▶ **Exercise**
Reproduce the items verbatim, from the first line up to and including the line containing "Avis juridique".

▶ **Saved data entries**
|---|

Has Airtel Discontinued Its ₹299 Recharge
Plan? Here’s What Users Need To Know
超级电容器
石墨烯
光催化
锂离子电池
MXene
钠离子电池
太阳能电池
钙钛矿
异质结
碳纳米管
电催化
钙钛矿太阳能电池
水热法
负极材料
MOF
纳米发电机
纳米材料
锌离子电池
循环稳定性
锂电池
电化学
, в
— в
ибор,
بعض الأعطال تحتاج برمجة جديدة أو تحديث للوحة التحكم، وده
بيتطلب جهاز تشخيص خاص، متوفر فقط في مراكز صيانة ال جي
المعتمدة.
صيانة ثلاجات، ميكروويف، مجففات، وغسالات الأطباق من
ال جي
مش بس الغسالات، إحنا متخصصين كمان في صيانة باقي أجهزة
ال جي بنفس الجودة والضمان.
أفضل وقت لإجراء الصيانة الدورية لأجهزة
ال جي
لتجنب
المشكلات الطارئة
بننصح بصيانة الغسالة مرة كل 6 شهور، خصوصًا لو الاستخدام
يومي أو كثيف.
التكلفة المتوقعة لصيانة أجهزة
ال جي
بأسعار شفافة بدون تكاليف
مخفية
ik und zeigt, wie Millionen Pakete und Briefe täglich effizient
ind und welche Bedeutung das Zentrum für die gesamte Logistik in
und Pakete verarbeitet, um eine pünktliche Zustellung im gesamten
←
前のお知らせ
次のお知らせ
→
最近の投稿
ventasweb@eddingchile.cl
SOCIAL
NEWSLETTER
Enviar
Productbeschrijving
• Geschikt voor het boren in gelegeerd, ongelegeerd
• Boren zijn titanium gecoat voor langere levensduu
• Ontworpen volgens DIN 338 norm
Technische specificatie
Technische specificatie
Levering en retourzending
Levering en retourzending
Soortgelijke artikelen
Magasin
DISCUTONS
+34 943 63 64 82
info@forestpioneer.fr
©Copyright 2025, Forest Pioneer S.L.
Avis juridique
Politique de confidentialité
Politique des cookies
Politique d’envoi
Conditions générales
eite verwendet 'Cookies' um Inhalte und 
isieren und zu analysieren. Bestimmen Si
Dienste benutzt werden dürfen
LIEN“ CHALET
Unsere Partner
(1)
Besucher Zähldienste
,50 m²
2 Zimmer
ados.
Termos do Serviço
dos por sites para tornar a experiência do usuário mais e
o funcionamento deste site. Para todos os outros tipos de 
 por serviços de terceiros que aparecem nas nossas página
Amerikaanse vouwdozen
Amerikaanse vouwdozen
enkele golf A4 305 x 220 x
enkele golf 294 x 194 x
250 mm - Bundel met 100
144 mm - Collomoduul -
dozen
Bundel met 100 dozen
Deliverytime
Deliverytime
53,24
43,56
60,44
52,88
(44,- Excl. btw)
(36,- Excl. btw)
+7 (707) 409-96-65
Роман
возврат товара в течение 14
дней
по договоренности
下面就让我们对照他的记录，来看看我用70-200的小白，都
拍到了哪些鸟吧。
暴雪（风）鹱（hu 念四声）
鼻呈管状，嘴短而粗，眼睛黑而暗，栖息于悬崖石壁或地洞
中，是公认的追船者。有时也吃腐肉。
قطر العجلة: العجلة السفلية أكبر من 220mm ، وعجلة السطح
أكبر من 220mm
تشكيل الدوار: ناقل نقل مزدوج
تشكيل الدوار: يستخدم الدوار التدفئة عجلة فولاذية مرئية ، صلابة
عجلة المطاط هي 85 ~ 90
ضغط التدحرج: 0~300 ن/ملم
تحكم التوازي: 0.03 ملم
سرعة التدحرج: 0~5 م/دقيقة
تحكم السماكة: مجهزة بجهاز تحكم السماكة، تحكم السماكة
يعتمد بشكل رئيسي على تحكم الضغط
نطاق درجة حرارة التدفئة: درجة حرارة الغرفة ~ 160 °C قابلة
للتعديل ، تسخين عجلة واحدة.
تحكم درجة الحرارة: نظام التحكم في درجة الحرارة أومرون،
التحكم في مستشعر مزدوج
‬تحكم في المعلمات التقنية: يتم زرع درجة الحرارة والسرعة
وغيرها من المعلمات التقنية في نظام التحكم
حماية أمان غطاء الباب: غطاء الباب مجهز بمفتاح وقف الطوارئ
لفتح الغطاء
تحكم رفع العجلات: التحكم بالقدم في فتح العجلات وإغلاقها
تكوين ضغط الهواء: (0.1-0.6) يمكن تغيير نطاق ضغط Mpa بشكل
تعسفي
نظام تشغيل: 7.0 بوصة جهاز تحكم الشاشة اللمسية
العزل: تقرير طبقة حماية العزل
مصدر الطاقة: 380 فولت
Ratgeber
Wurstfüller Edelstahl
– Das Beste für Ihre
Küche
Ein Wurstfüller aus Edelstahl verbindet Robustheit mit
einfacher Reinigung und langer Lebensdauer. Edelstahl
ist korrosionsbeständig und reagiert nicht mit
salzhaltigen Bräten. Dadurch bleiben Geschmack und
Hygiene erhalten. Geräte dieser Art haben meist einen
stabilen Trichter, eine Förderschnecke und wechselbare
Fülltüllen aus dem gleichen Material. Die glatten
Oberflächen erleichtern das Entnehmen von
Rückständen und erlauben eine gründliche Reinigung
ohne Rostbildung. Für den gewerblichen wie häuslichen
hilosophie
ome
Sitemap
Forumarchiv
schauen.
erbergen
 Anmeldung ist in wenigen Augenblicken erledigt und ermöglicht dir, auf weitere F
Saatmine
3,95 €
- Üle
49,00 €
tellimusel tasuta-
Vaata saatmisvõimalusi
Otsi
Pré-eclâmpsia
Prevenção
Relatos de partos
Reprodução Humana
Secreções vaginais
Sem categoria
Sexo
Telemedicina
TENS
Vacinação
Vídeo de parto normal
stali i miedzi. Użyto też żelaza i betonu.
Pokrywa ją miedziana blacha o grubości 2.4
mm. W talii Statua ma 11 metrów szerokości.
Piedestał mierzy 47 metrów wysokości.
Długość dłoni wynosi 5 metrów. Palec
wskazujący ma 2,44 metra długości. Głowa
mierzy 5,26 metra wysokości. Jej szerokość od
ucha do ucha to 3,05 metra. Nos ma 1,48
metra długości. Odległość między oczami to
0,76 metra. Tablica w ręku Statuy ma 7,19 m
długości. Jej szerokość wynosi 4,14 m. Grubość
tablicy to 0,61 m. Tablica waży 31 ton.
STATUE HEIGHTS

|---|

▶ **Exercise output**
Has Airtel Discontinued Its ₹299 Recharge
Plan? Here’s What Users Need To Know
超级电容器
石墨烯
光催化
锂离子电池
MXene
钠离子电池
太阳能电池
钙钛矿
异质结
碳纳米管
电催化
钙钛矿太阳能电池
水热法
负极材料
MOF
纳米发电机
纳米材料
锌离子电池
循环稳定性
锂电池
电化学
, в
— в
ибор,
بعض الأعطال تحتاج برمجة جديدة أو تحديث للوحة التحكم، وده
بيتطلب جهاز تشخيص خاص، متوفر فقط في مراكز صيانة ال جي
المعتمدة.
صيانة ثلاجات، ميكروويف، مجففات، وغسالات الأطباق من
ال جي
مش بس الغسالات، إحنا متخصصين كمان في صيانة باقي أجهزة
ال جي بنفس الجودة والضمان.
أفضل وقت لإجراء الصيانة الدورية لأجهزة
ال جي
لتجنب
المشكلات الطارئة
بننصح بصيانة الغسالة مرة كل 6 شهور، خصوصًا لو الاستخدام
يومي أو كثيف.
التكلفة المتوقعة لصيانة أجهزة
ال جي
بأسعار شفافة بدون تكاليف
مخفية
ik und zeigt, wie Millionen Pakete und Briefe täglich effizient
ind und welche Bedeutung das Zentrum für die gesamte Logistik in
und Pakete verarbeitet, um eine pünktliche Zustellung im gesamten
←
前のお知らせ
次のお知らせ
→
最近の投稿
ventasweb@eddingchile.cl
SOCIAL
NEWSLETTER
Enviar
Productbeschrijving
• Geschikt voor het boren in gelegeerd, ongelegeerd
• Boren zijn titanium gecoat voor langere levensduu
• Ontworpen volgens DIN 338 norm
Technische specificatie
Technische specificatie
Levering en retourzending
Levering en retourzending
Soortgelijke artikelen
Magasin
DISCUTONS
+34 943 63 64 82
info@forestpioneer.fr
©Copyright 2025, Forest Pioneer S.L.
Avis juridique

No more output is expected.